◆ **Szczegóły zadania**:
Ułóż wszystkie wiersze poniższego materiału w listę numerowaną, pomijając puste wiersze. Obrazów nie umieszczaj w odpowiedzi.

◆ **Materiał do ćwiczenia**:
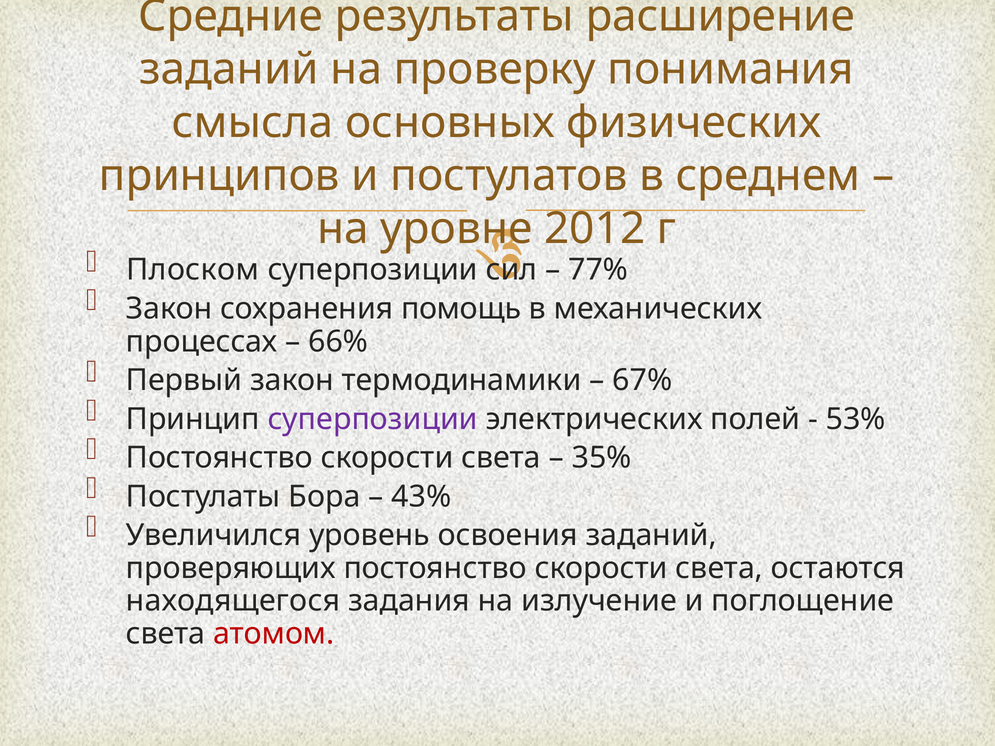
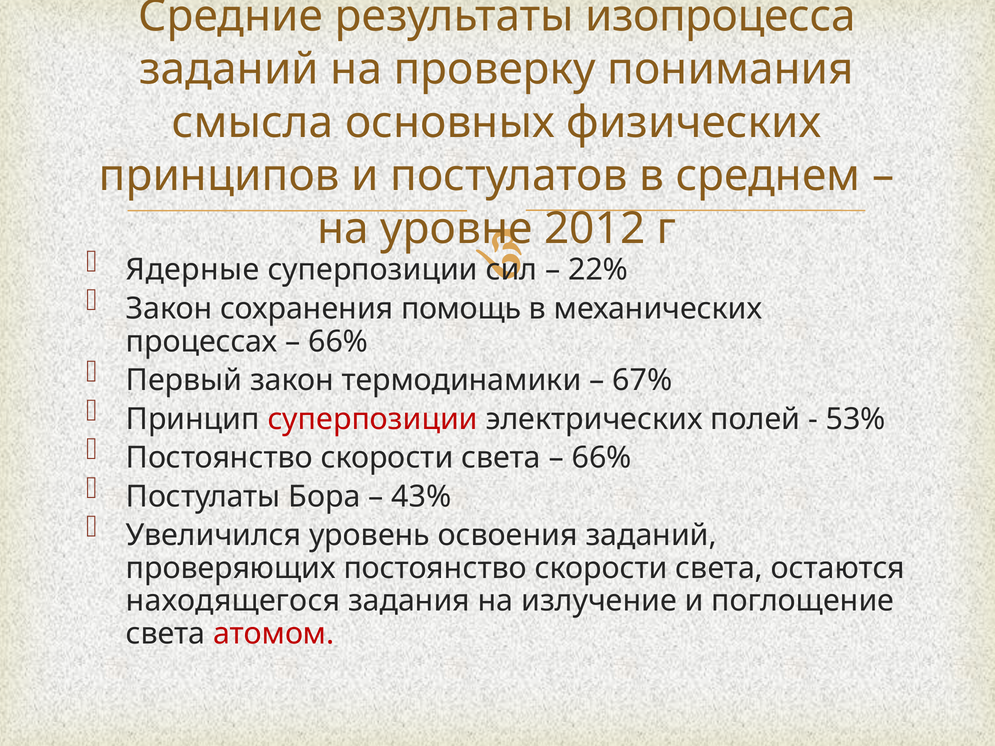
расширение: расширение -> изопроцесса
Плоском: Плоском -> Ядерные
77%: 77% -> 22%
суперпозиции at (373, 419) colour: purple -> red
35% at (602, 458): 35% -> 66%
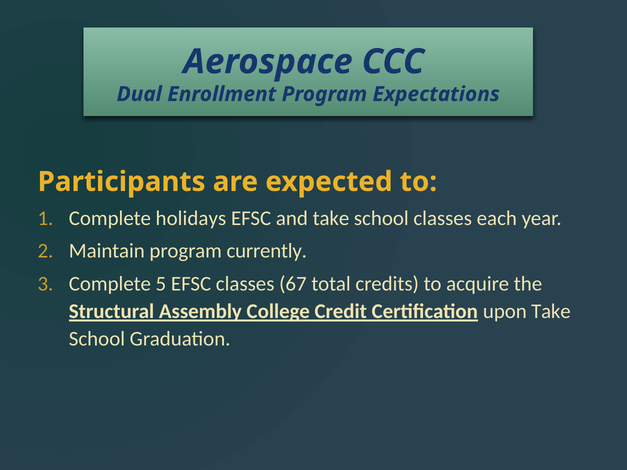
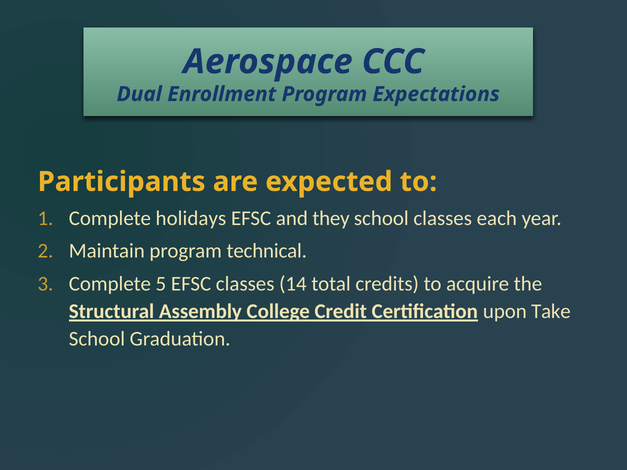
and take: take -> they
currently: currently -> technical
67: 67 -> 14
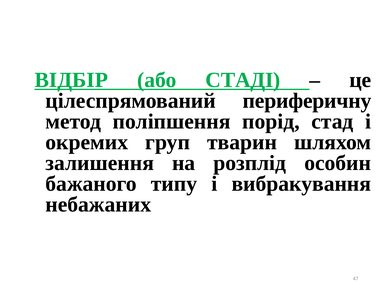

◆ **Wykonane zadanie**:
1. расширение: расширение -> изопроцесса
2. Плоском: Плоском -> Ядерные
3. 77%: 77% -> 22%
4. суперпозиции at (373, 419) colour: purple -> red
5. 35% at (602, 458): 35% -> 66%
6. and take: take -> they
7. currently: currently -> technical
8. 67: 67 -> 14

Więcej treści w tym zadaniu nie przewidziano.